A primeira semana de junho promete ser movimentada na Câmara dos Deputados, com a possibilidade de votação de importantes projetos de lei voltados para a área da saúde. As propostas em pauta buscam instituir novas políticas e programas de atenção a condições específicas, além de otimizar o fornecimento de medicamentos essenciais.

Um dos projetos em destaque é o que trata da Política Nacional de Atenção às Pessoas Diagnosticadas com Transtornos do Neurodesenvolvimento. A iniciativa visa oferecer suporte e adaptações a indivíduos com dificuldades de aprendizagem, como dislexia e TDAH, em diversos ambientes avaliativos.

Adicionalmente, a Câmara pode votar um programa nacional para pessoas com epilepsia, buscando melhorar o diagnóstico e tratamento, e combater o estigma social associado à doença. Outra pauta relevante é a autorização para a Hemobrás celebrar contratos de fornecimento de hemoderivados ao SUS, garantindo o acesso a medicamentos importantes. Essas informações foram divulgadas pela Câmara dos Deputados.

Adaptações para Transtornos do Neurodesenvolvimento em Avaliações

O Projeto de Lei 4225/23, proposto pelos deputados Alex Manente, Amom Mandel e Any Ortiz, tem como objetivo instituir a Política Nacional de Atenção às Pessoas Diagnosticadas com Transtornos do Neurodesenvolvimento. O foco principal recai sobre indivíduos com dificuldades de aprendizagem, como dislexia e Transtorno do Déficit de Atenção com Hiperatividade (TDAH).

Conforme o parecer preliminar da deputada Andreia Siqueira, pessoas com esses transtornos terão direito a adaptações significativas na realização de provas. Isso se aplicará em ambientes escolares, concursos públicos, processos seletivos e outras formas de avaliação. O objetivo é garantir que as dificuldades de aprendizagem não se tornem um impedimento para a demonstração do conhecimento.

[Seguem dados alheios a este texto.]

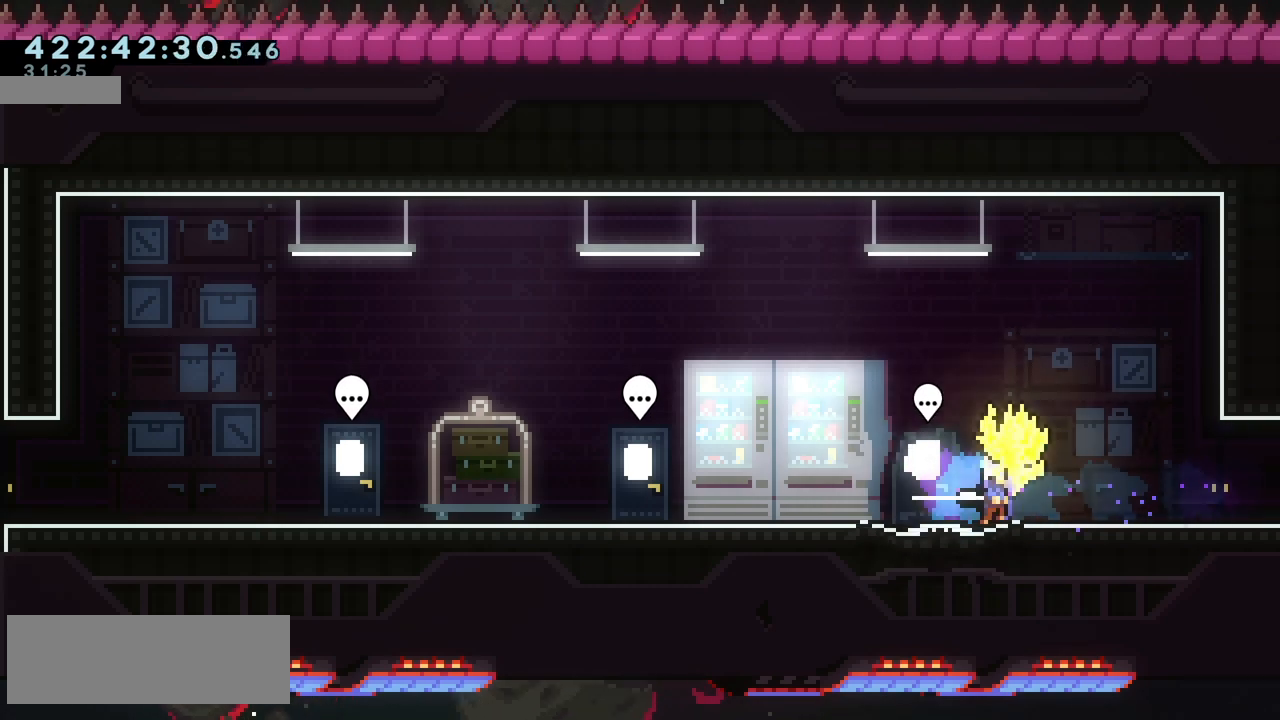
{"keys": ["grab", "right"], "events": [[167, "jump2", "down"], [250, "jump2", "up"]]}
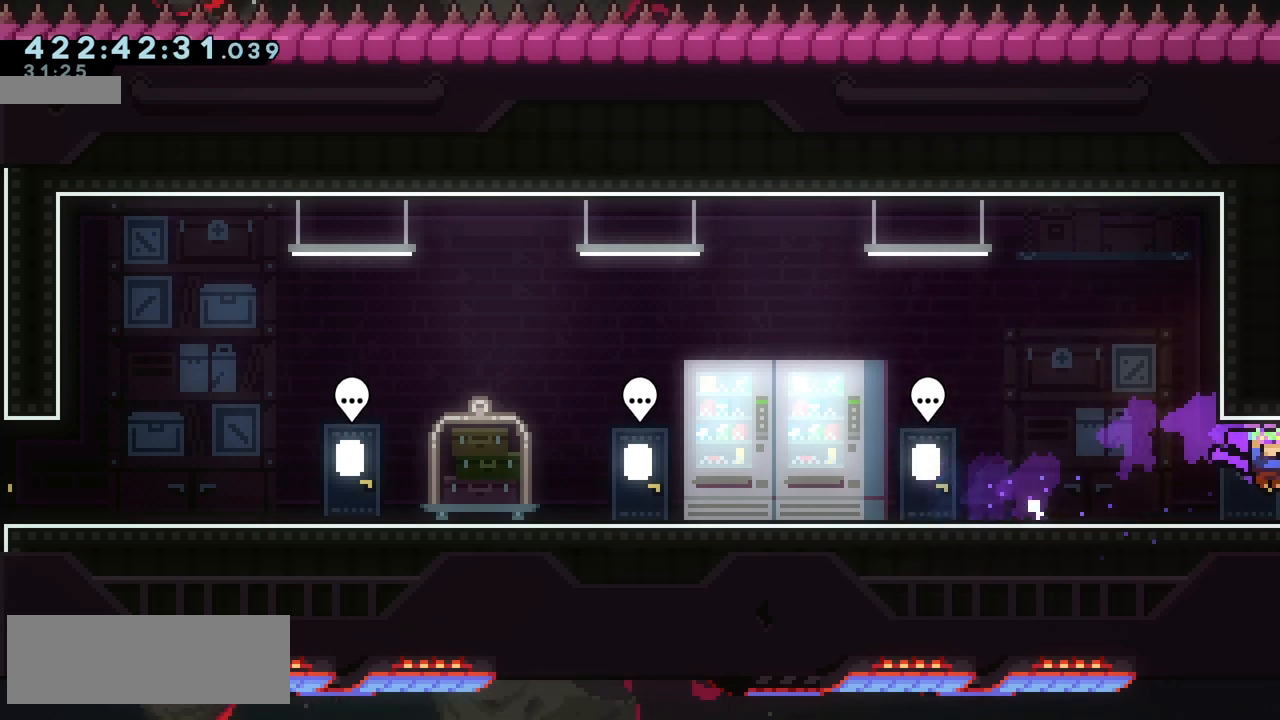
{"keys": ["grab", "right"], "events": []}
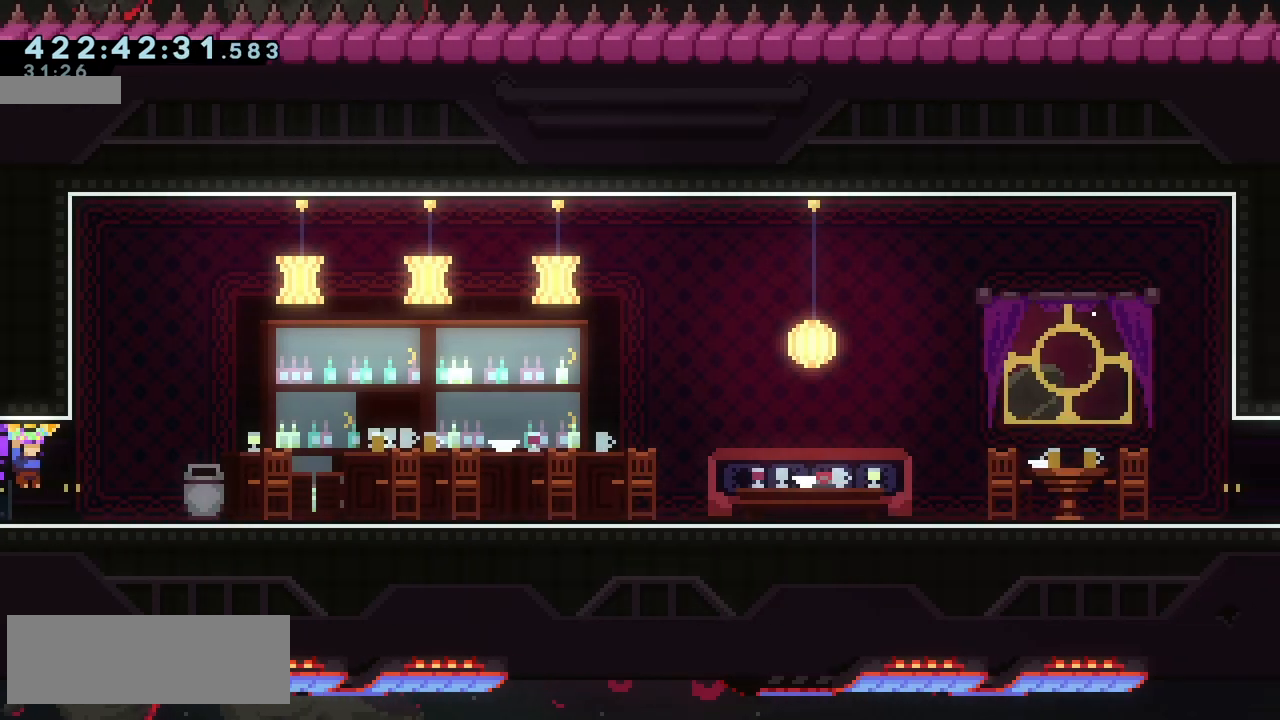
{"keys": ["grab", "right"], "events": [[317, "jump2", "down"], [400, "jump2", "up"]]}
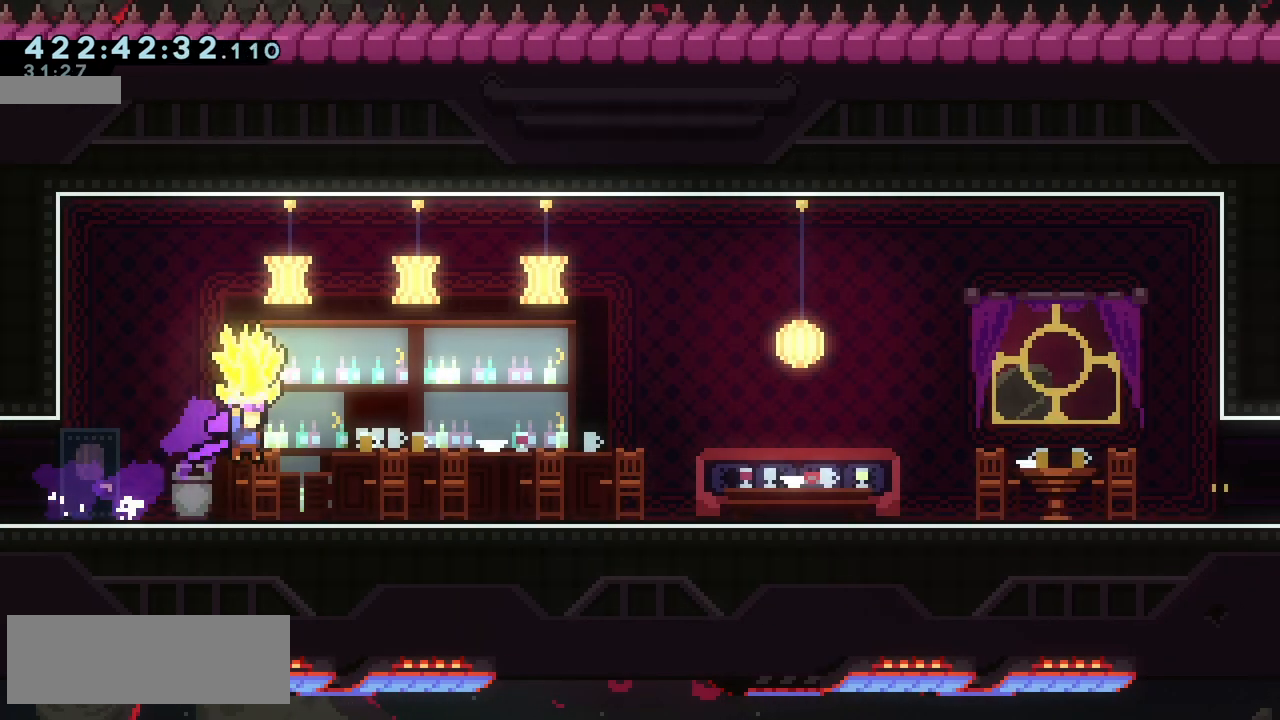
{"keys": ["grab", "right"], "events": [[233, "jump2", "down"], [300, "jump2", "up"]]}
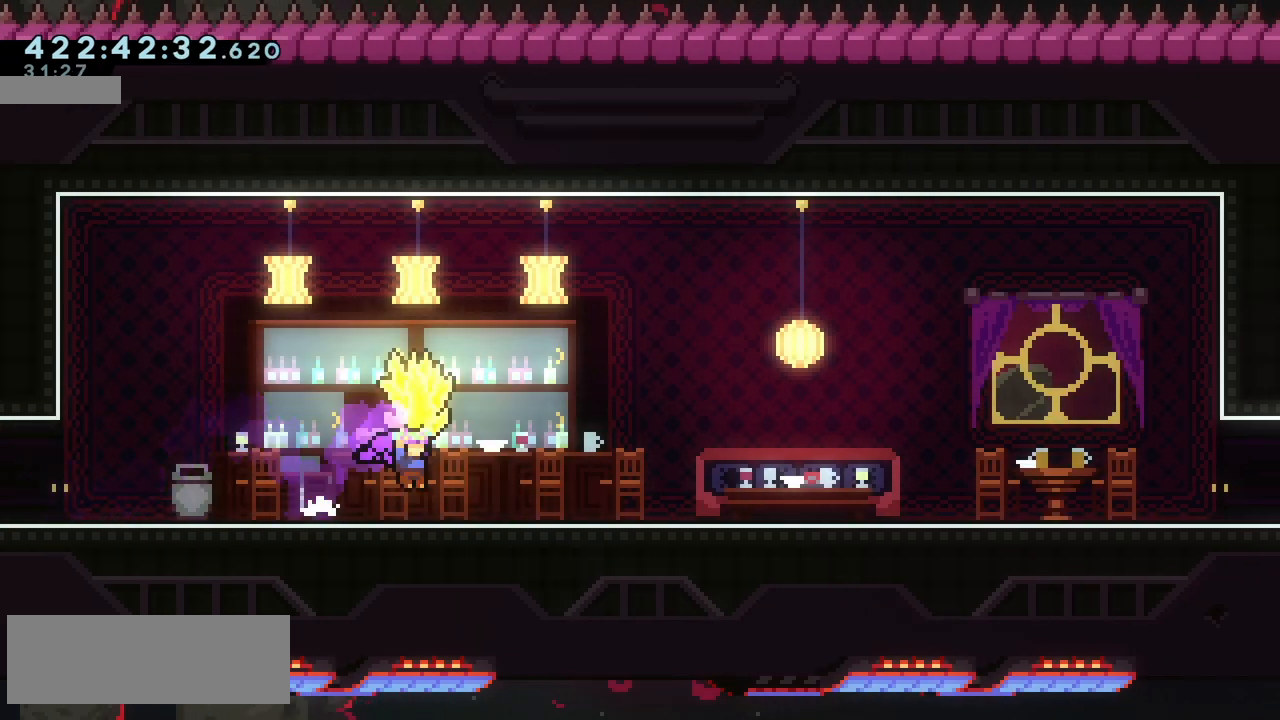
{"keys": ["grab", "jump2", "right"], "events": [[100, "jump2", "down"], [167, "jump2", "up"], [483, "jump2", "down"]]}
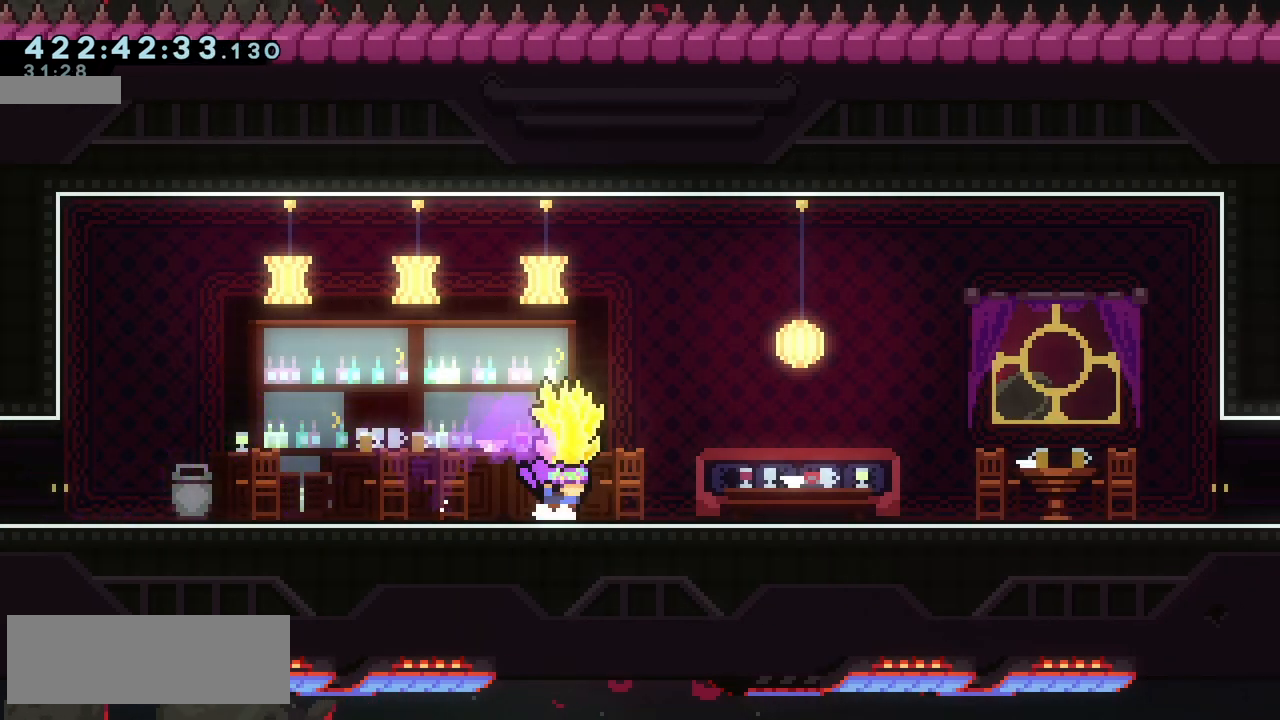
{"keys": ["grab", "right"], "events": [[33, "jump2", "up"], [333, "jump2", "down"], [400, "jump2", "up"]]}
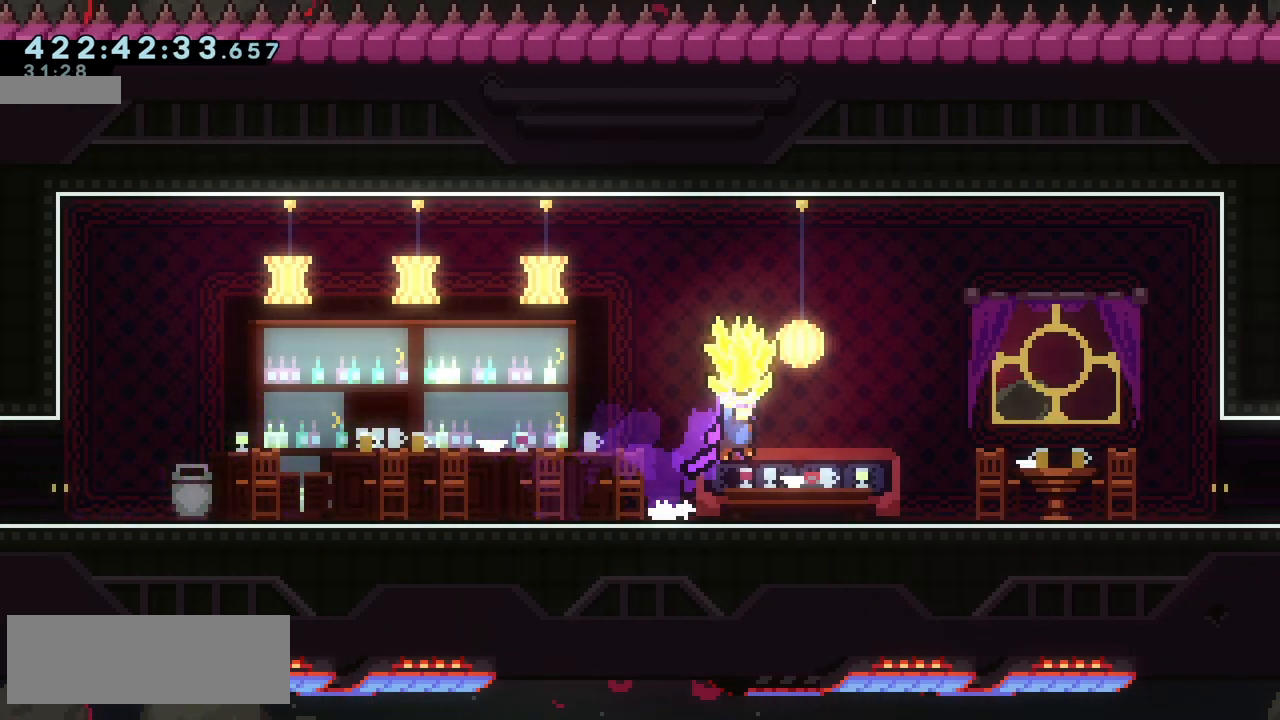
{"keys": ["grab", "right"], "events": [[200, "jump2", "down"], [283, "jump2", "up"]]}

As adaptações podem incluir, por exemplo, tempo adicional para a realização das avaliações, um ambiente com menos estímulos para evitar distrações, a oferta de um leitor para o material, o uso de recursos tecnológicos de apoio e a flexibilização dos formatos das provas. Essas medidas serão observadas dentro das normas específicas de cada sistema de ensino ou processo seletivo.

Programa Nacional de Atenção Integral a Pessoas com Epilepsia

Outro projeto com potencial de votação é o PL 5538/19, de autoria do deputado Ruy Carneiro. Este projeto propõe a instituição do Programa Nacional de Atenção Integral às Pessoas com Epilepsia. A iniciativa busca oferecer um suporte mais completo e eficaz para os indivíduos que convivem com esta condição neurológica.

Segundo o substitutivo da Comissão de Saúde, o programa terá como objetivos gerais proporcionar atendimento integral para reduzir as manifestações clínicas e sequelas da epilepsia. Além disso, um ponto crucial é o combate à estigmatização social que muitas vezes cerca a doença, promovendo maior inclusão e qualidade de vida.

Desenvolvido no âmbito do Sistema Único de Saúde (SUS), o programa pretende aprimorar o diagnóstico e o tratamento da epilepsia em todos os níveis de atenção. O projeto também prevê a promoção de ações educativas para divulgar informações corretas sobre a doença, desmistificando crenças populares e incentivando a busca por ajuda médica.

Facilitação no Fornecimento de Medicamentos Hemoderivados

O Projeto de Lei 424/15, de autoria do deputado Jorge Solla, aborda a questão do fornecimento de medicamentos hemoderivados. A proposta autoriza a Hemobrás, empresa estatal que produz esses medicamentos, a celebrar contratos de fornecimento com o SUS por meio de dispensa de licitação.

Essa dispensa seria aplicável caso a Hemobrás seja a única instituição habilitada a produzir medicamentos hemoderivados. A Hemobrás, criada em 2004, é responsável pela produção de medicamentos derivados do fracionamento do plasma sanguíneo, coletado em postos em todo o país. A medida visa garantir a continuidade e a agilidade no acesso a esses tratamentos essenciais para muitos pacientes.